DATA →

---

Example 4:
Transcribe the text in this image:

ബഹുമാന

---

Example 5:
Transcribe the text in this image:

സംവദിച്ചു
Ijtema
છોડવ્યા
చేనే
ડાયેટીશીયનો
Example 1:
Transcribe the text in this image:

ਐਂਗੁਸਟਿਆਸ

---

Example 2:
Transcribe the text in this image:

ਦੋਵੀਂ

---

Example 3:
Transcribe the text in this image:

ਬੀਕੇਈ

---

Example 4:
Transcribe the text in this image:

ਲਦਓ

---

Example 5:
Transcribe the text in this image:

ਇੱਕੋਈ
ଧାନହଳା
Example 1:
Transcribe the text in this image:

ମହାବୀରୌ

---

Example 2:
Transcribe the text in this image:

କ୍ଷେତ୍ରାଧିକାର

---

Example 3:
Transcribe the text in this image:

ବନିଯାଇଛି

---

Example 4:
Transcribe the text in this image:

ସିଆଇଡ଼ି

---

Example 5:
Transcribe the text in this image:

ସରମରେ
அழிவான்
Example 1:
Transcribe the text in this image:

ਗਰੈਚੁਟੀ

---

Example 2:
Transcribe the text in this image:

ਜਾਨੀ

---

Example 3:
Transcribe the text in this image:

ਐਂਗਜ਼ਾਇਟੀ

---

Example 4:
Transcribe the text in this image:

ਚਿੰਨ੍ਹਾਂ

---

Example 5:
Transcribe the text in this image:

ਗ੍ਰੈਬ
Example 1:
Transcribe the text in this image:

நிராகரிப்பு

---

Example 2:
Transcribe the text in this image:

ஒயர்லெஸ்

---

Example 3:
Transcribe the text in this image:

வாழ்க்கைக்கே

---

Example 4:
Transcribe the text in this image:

EXERCISE PROMPT → The whole listing above needs to be transcribed exactly.

TASK ANSWER →
---

Example 4:
Transcribe the text in this image:

ബഹുമാന

---

Example 5:
Transcribe the text in this image:

സംവദിച്ചു
Ijtema
છોડવ્યા
చేనే
ડાયેટીશીયનો
Example 1:
Transcribe the text in this image:

ਐਂਗੁਸਟਿਆਸ

---

Example 2:
Transcribe the text in this image:

ਦੋਵੀਂ

---

Example 3:
Transcribe the text in this image:

ਬੀਕੇਈ

---

Example 4:
Transcribe the text in this image:

ਲਦਓ

---

Example 5:
Transcribe the text in this image:

ਇੱਕੋਈ
ଧାନହଳା
Example 1:
Transcribe the text in this image:

ମହାବୀରୌ

---

Example 2:
Transcribe the text in this image:

କ୍ଷେତ୍ରାଧିକାର

---

Example 3:
Transcribe the text in this image:

ବନିଯାଇଛି

---

Example 4:
Transcribe the text in this image:

ସିଆଇଡ଼ି

---

Example 5:
Transcribe the text in this image:

ସରମରେ
அழிவான்
Example 1:
Transcribe the text in this image:

ਗਰੈਚੁਟੀ

---

Example 2:
Transcribe the text in this image:

ਜਾਨੀ

---

Example 3:
Transcribe the text in this image:

ਐਂਗਜ਼ਾਇਟੀ

---

Example 4:
Transcribe the text in this image:

ਚਿੰਨ੍ਹਾਂ

---

Example 5:
Transcribe the text in this image:

ਗ੍ਰੈਬ
Example 1:
Transcribe the text in this image:

நிராகரிப்பு

---

Example 2:
Transcribe the text in this image:

ஒயர்லெஸ்

---

Example 3:
Transcribe the text in this image:

வாழ்க்கைக்கே

---

Example 4:
Transcribe the text in this image:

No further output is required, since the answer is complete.